Task material:

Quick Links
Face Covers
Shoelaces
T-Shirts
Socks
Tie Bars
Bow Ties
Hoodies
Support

* * *

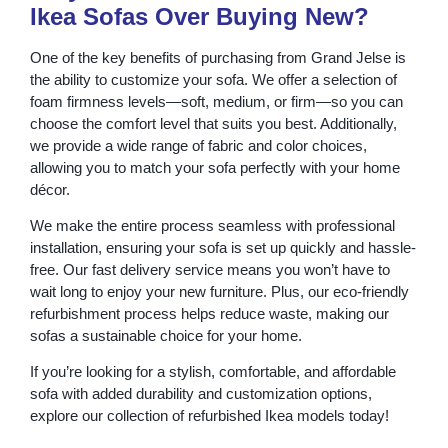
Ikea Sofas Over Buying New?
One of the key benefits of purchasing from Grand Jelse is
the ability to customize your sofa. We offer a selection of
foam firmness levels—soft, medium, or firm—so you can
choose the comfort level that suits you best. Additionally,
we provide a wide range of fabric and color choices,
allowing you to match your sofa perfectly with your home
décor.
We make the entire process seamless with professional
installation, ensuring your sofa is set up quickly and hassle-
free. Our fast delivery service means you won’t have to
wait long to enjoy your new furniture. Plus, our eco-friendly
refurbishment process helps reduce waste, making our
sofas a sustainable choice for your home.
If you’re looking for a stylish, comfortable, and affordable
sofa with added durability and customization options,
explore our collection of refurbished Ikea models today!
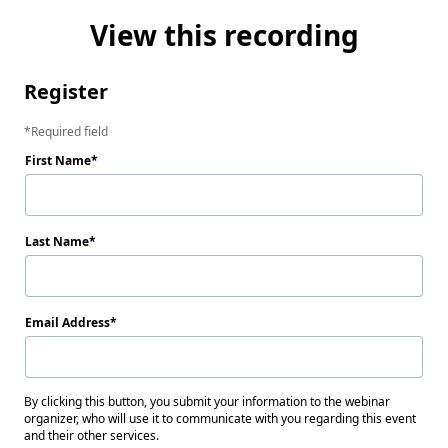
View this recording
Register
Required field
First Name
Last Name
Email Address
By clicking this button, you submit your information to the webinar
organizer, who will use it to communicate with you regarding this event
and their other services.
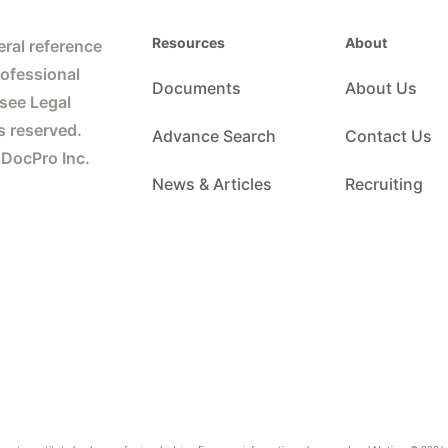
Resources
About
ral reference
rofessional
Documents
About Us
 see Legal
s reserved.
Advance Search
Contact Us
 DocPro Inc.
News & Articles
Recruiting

* * *

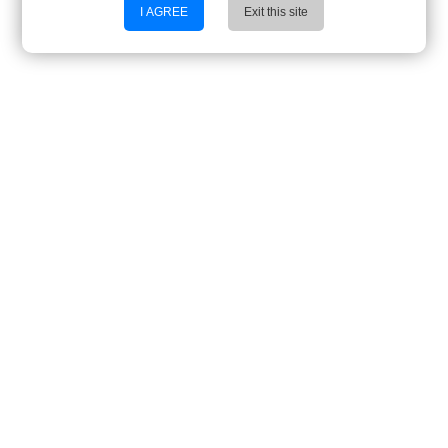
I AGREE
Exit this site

Task to carry out: Return every line of the data above in which "your" appears.

Answer box:
the ability to customize your sofa. We offer a selection of
allowing you to match your sofa perfectly with your home
installation, ensuring your sofa is set up quickly and hassle-
wait long to enjoy your new furniture. Plus, our eco-friendly
sofas a sustainable choice for your home.
By clicking this button, you submit your information to the webinar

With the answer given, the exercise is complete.